## [PROBLEM]
Reproduce the following lines word for word, keeping their order.
━━━━━━━━
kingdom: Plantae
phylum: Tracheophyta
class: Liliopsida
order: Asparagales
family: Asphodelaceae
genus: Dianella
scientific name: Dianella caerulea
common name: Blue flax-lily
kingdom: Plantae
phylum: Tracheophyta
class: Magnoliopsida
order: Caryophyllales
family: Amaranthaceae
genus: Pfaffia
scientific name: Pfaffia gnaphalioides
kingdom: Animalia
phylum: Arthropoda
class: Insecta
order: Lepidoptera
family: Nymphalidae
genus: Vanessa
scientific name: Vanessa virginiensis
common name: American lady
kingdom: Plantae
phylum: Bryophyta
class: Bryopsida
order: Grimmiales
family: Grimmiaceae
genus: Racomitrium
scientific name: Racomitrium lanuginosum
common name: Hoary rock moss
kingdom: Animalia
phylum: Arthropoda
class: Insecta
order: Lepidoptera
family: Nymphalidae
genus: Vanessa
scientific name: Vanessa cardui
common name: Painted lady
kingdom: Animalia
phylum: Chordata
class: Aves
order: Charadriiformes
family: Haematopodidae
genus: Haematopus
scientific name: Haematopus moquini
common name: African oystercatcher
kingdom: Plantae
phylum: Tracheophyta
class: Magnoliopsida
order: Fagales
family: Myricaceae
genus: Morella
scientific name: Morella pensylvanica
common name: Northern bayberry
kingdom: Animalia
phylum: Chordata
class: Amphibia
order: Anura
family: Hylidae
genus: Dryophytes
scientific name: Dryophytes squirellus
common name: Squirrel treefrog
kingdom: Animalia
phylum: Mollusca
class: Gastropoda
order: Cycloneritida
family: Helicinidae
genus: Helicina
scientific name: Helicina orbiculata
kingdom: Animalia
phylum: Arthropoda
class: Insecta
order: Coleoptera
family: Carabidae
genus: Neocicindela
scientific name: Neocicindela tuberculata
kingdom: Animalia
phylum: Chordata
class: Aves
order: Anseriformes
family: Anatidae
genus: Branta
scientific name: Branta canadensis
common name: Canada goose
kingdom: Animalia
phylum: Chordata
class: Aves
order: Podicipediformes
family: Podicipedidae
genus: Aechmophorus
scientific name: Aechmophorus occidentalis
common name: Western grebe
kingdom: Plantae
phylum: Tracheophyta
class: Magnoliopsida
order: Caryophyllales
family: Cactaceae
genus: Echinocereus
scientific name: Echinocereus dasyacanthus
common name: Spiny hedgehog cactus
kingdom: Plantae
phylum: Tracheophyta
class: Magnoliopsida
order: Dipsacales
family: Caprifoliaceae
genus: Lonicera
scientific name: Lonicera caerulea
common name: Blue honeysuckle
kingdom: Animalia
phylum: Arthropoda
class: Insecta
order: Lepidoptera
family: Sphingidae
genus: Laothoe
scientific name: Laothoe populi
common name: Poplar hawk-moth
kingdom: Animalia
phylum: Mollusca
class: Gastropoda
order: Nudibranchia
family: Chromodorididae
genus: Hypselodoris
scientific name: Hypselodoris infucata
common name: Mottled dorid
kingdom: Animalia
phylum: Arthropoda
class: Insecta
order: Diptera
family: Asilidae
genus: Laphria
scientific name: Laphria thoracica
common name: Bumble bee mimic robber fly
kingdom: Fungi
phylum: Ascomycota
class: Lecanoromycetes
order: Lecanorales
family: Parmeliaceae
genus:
━━━━━━━━
## [OUTPUT OF THE EXERCISE]
kingdom: Plantae
phylum: Tracheophyta
class: Liliopsida
order: Asparagales
family: Asphodelaceae
genus: Dianella
scientific name: Dianella caerulea
common name: Blue flax-lily
kingdom: Plantae
phylum: Tracheophyta
class: Magnoliopsida
order: Caryophyllales
family: Amaranthaceae
genus: Pfaffia
scientific name: Pfaffia gnaphalioides
kingdom: Animalia
phylum: Arthropoda
class: Insecta
order: Lepidoptera
family: Nymphalidae
genus: Vanessa
scientific name: Vanessa virginiensis
common name: American lady
kingdom: Plantae
phylum: Bryophyta
class: Bryopsida
order: Grimmiales
family: Grimmiaceae
genus: Racomitrium
scientific name: Racomitrium lanuginosum
common name: Hoary rock moss
kingdom: Animalia
phylum: Arthropoda
class: Insecta
order: Lepidoptera
family: Nymphalidae
genus: Vanessa
scientific name: Vanessa cardui
common name: Painted lady
kingdom: Animalia
phylum: Chordata
class: Aves
order: Charadriiformes
family: Haematopodidae
genus: Haematopus
scientific name: Haematopus moquini
common name: African oystercatcher
kingdom: Plantae
phylum: Tracheophyta
class: Magnoliopsida
order: Fagales
family: Myricaceae
genus: Morella
scientific name: Morella pensylvanica
common name: Northern bayberry
kingdom: Animalia
phylum: Chordata
class: Amphibia
order: Anura
family: Hylidae
genus: Dryophytes
scientific name: Dryophytes squirellus
common name: Squirrel treefrog
kingdom: Animalia
phylum: Mollusca
class: Gastropoda
order: Cycloneritida
family: Helicinidae
genus: Helicina
scientific name: Helicina orbiculata
kingdom: Animalia
phylum: Arthropoda
class: Insecta
order: Coleoptera
family: Carabidae
genus: Neocicindela
scientific name: Neocicindela tuberculata
kingdom: Animalia
phylum: Chordata
class: Aves
order: Anseriformes
family: Anatidae
genus: Branta
scientific name: Branta canadensis
common name: Canada goose
kingdom: Animalia
phylum: Chordata
class: Aves
order: Podicipediformes
family: Podicipedidae
genus: Aechmophorus
scientific name: Aechmophorus occidentalis
common name: Western grebe
kingdom: Plantae
phylum: Tracheophyta
class: Magnoliopsida
order: Caryophyllales
family: Cactaceae
genus: Echinocereus
scientific name: Echinocereus dasyacanthus
common name: Spiny hedgehog cactus
kingdom: Plantae
phylum: Tracheophyta
class: Magnoliopsida
order: Dipsacales
family: Caprifoliaceae
genus: Lonicera
scientific name: Lonicera caerulea
common name: Blue honeysuckle
kingdom: Animalia
phylum: Arthropoda
class: Insecta
order: Lepidoptera
family: Sphingidae
genus: Laothoe
scientific name: Laothoe populi
common name: Poplar hawk-moth
kingdom: Animalia
phylum: Mollusca
class: Gastropoda
order: Nudibranchia
family: Chromodorididae
genus: Hypselodoris
scientific name: Hypselodoris infucata
common name: Mottled dorid
kingdom: Animalia
phylum: Arthropoda
class: Insecta
order: Diptera
family: Asilidae
genus: Laphria
scientific name: Laphria thoracica
common name: Bumble bee mimic robber fly
kingdom: Fungi
phylum: Ascomycota
class: Lecanoromycetes
order: Lecanorales
family: Parmeliaceae
genus:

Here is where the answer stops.